- [Problem to solve] Below are entries. Reproduce exactly the lines between the line holding "Ðiện thoại Thời" and the line holding "(024) 626 79595", inclusive, and only those.

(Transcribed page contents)

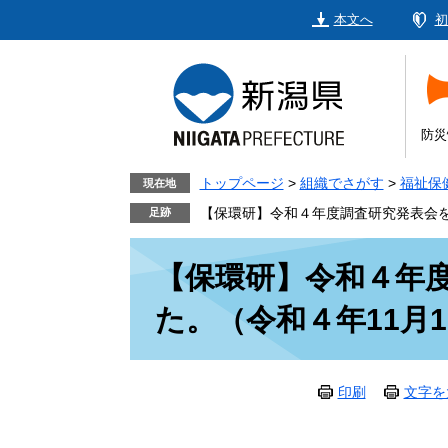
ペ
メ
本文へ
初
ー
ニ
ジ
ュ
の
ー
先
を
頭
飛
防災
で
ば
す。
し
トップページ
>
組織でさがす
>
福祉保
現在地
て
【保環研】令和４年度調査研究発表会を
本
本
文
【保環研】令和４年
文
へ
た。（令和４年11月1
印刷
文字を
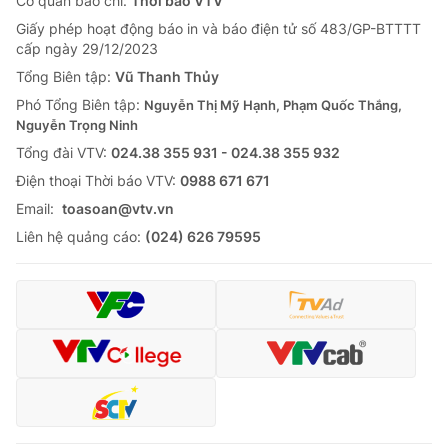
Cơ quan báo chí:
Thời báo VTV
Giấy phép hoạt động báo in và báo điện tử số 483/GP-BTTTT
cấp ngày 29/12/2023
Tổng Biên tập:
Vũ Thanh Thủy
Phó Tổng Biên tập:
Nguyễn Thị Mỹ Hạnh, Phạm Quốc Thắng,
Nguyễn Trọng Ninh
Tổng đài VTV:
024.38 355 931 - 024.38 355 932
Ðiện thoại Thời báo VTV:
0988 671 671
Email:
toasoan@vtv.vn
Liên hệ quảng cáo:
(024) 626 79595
---
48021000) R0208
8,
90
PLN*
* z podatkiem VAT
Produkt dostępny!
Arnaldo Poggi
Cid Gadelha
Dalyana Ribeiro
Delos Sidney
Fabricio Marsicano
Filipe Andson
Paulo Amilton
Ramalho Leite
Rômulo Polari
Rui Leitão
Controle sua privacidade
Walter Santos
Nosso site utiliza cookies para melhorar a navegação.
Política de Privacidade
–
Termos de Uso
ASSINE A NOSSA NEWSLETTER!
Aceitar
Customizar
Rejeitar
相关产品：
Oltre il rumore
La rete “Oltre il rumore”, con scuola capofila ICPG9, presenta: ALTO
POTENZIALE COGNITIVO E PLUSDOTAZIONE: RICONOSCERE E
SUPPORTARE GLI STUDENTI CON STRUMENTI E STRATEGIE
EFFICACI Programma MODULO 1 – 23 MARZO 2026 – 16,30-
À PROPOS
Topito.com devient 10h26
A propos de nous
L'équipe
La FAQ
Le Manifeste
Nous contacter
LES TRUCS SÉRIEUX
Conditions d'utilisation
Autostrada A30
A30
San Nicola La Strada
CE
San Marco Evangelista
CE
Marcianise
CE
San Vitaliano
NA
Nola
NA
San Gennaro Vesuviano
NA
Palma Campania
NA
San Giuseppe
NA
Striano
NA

- [Exercise result]
Ðiện thoại Thời báo VTV:
0988 671 671
Email:
toasoan@vtv.vn
Liên hệ quảng cáo:
(024) 626 79595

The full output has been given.